- Directions
Each record below is to be reproduced without any change.

- Source data

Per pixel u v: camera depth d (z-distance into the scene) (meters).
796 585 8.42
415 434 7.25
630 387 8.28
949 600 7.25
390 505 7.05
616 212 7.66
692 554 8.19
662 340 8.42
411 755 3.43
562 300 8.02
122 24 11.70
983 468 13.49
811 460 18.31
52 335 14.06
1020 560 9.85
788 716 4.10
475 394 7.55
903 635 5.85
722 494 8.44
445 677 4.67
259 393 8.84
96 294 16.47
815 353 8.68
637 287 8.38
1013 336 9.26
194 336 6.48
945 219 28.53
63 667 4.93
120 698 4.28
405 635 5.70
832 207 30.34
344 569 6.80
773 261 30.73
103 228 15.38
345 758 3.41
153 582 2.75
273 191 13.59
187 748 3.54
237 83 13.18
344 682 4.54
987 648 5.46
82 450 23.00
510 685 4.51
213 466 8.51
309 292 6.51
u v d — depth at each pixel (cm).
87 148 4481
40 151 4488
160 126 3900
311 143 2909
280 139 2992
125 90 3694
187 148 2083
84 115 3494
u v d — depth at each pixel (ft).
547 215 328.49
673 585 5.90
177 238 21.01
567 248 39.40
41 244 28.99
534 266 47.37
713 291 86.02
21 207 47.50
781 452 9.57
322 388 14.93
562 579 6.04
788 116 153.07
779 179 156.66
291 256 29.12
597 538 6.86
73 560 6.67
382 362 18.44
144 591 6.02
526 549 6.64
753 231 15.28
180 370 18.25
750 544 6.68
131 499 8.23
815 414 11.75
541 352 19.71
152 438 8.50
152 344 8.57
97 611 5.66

- Solution
Per pixel u v: camera depth d (z-distance into the scene) (meters).
796 585 8.42
415 434 7.25
630 387 8.28
949 600 7.25
390 505 7.05
616 212 7.66
692 554 8.19
662 340 8.42
411 755 3.43
562 300 8.02
122 24 11.70
983 468 13.49
811 460 18.31
52 335 14.06
1020 560 9.85
788 716 4.10
475 394 7.55
903 635 5.85
722 494 8.44
445 677 4.67
259 393 8.84
96 294 16.47
815 353 8.68
637 287 8.38
1013 336 9.26
194 336 6.48
945 219 28.53
63 667 4.93
120 698 4.28
405 635 5.70
832 207 30.34
344 569 6.80
773 261 30.73
103 228 15.38
345 758 3.41
153 582 2.75
273 191 13.59
187 748 3.54
237 83 13.18
344 682 4.54
987 648 5.46
82 450 23.00
510 685 4.51
213 466 8.51
309 292 6.51
u v d — depth at each pixel (cm).
87 148 4481
40 151 4488
160 126 3900
311 143 2909
280 139 2992
125 90 3694
187 148 2083
84 115 3494
u v d — depth at each pixel (ft).
547 215 328.49
673 585 5.90
177 238 21.01
567 248 39.40
41 244 28.99
534 266 47.37
713 291 86.02
21 207 47.50
781 452 9.57
322 388 14.93
562 579 6.04
788 116 153.07
779 179 156.66
291 256 29.12
597 538 6.86
73 560 6.67
382 362 18.44
144 591 6.02
526 549 6.64
753 231 15.28
180 370 18.25
750 544 6.68
131 499 8.23
815 414 11.75
541 352 19.71
152 438 8.50
152 344 8.57
97 611 5.66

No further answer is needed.